Minutes count in a medical emergency. You want an ambulance as quickly as possible to take you where you need to go as soon as possible.’ - Robert-Falcon Ouellette


Winnipeg has seen ambulance response times to life-threatening emergencies grow and are now on average six minutes longer than the city's nine-minute response target. While response times by Fire-Paramedics do fall within the nine-minute target, they are unable to transport patients to hospitals.(1)


Meeting the city’s response time target is important for patient outcomes. For heart attack, stroke and trauma patients, minutes count. You want an ambulance as quickly as possible, to take you where you need to go as soon as possible.


As Mayor, one of my priorities would be the hiring of paramedics and putting more ambulances on the road.



A New Service-Funding Agreement


Since 1997 the province has been responsible for ambulances, entering into a service-funding arrangement with the city to provide paramedic services. This service-funding agreement expired in 2017 and, since then, the province has provided funding through annual funding letters. However, this funding has not kept up with increased demand and rising cost.


Since 2017, the city has had little certainty in funding and has had to scrape by to provide this essential service to Winnipeggers, a service which, ultimately, falls under provincial responsibility.


The City and Province have been working on an agreement, but repeated delays have made it long overdue. And this close to the municipal election any proposed agreement should be reviewed by the new Mayor and council.

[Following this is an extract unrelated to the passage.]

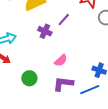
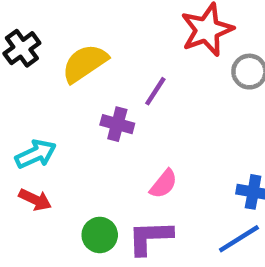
purple L-shape: (63, 84) -> (150, 237), moved

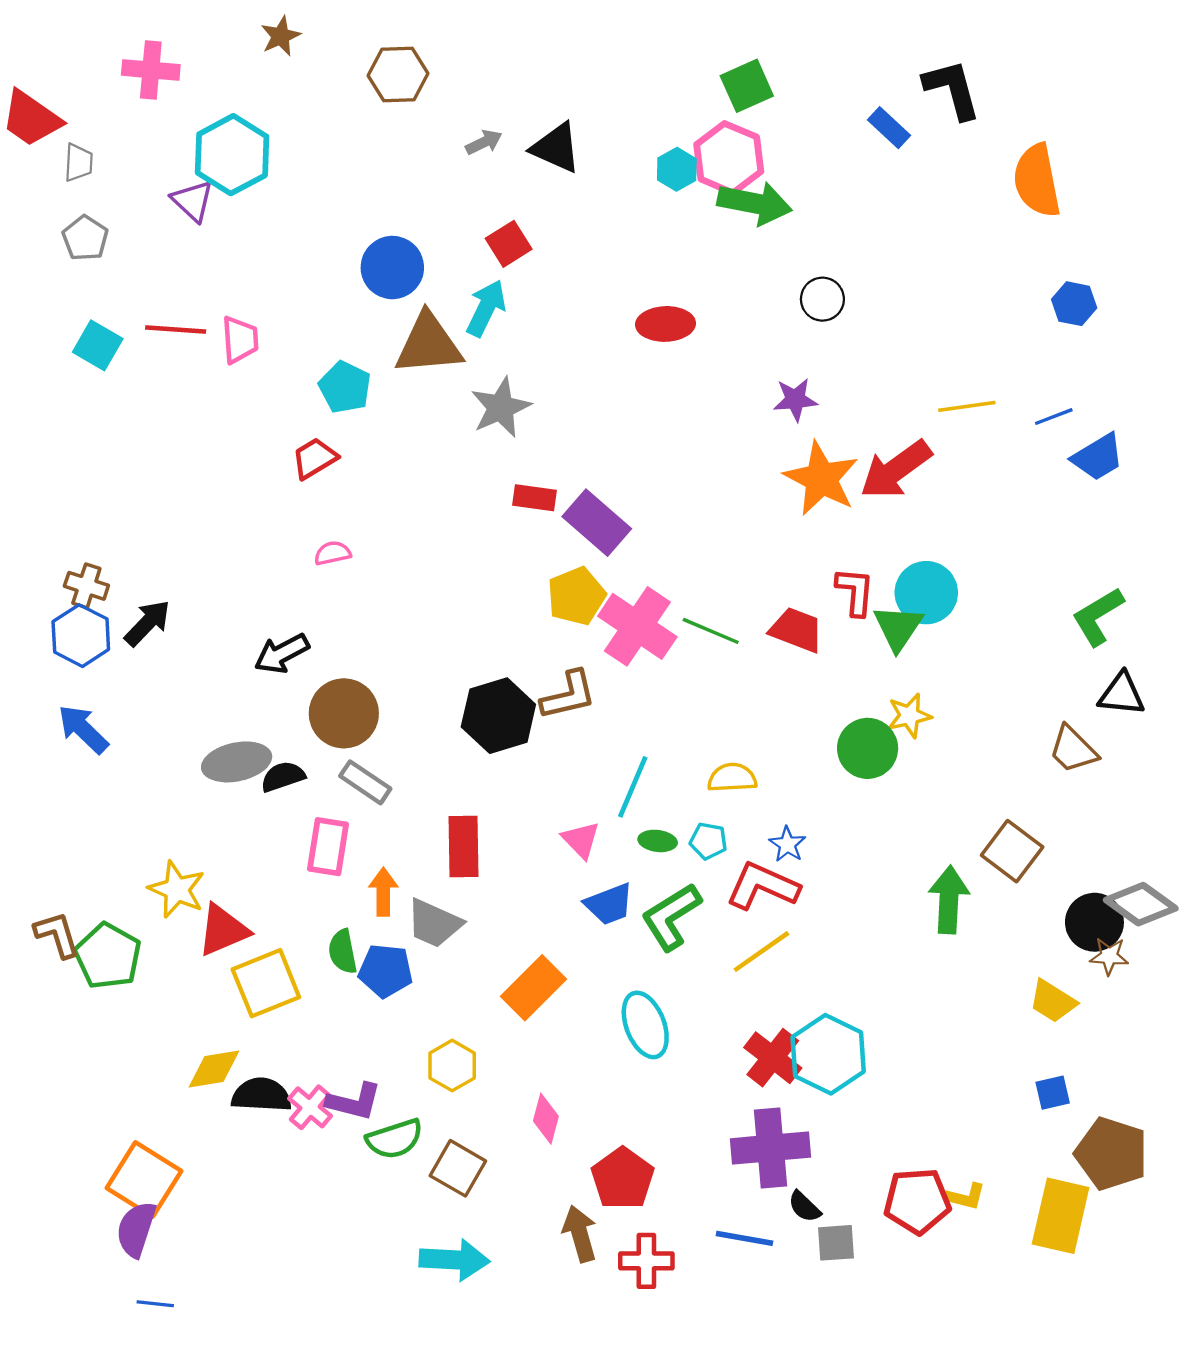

We will work with the province to put in place a new service-funding agreement for paramedic services that reflected the increased demand and rising costs faced by the city.


Paramedic Services Review


As Mayor I will work with council to review how paramedics are organised within the city’s Fire Paramedic Service, recognising paramedics are an important part of the emergency response team, and play a unique role in the framework of health care.

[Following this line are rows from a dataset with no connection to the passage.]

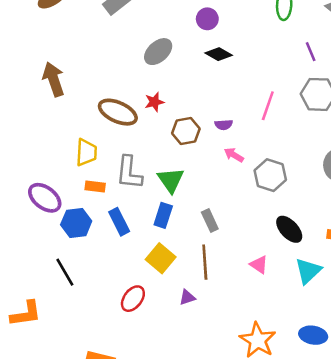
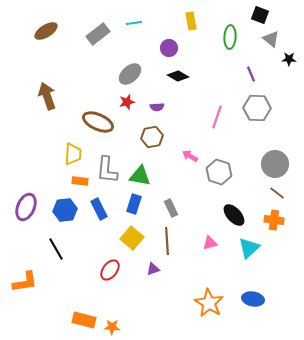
red star: (154, 102) -> (127, 102), moved
purple semicircle: (224, 125) -> (157, 107), moved
green triangle: (171, 180) -> (140, 176), turned -45
purple ellipse: (45, 198) -> (26, 207), moved, turned 76
pink triangle: (259, 265) -> (210, 243), turned -49

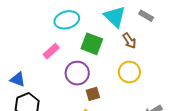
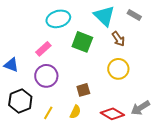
purple circle: (77, 73) -> (46, 76), moved
blue triangle: (18, 79) -> (11, 65), moved

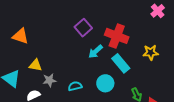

This review would look at establishing a Winnipeg Paramedic Service, something common in other major cities, to determine if a focused mandate and dedicated management structure would benefit Winnipeg in the provision of paramedic services. Appropriate staffing levels, deployment strategies, ambulance supply and maintenance would all be included in the review.


Expanding Emergency Paramedics in the Community (EPIC)


As a way of helping to relieve more non-emergency pressure on the city’s emergency services, the city should look at adding more Community Paramedics through the EPIC program.(2) A program that sees paramedics reaching out and meeting people in the community in a proactive way.


Emergency services know who the frequent 911 callers are and through the EPIC program work to determine what resources may be available to help them, diverting them away from emergency services to more appropriate community health resources.


Community Paramedics act as a pressure release valve for emergency services. An ounce of prevention is worth a pound of cure, and we need to strengthen this program.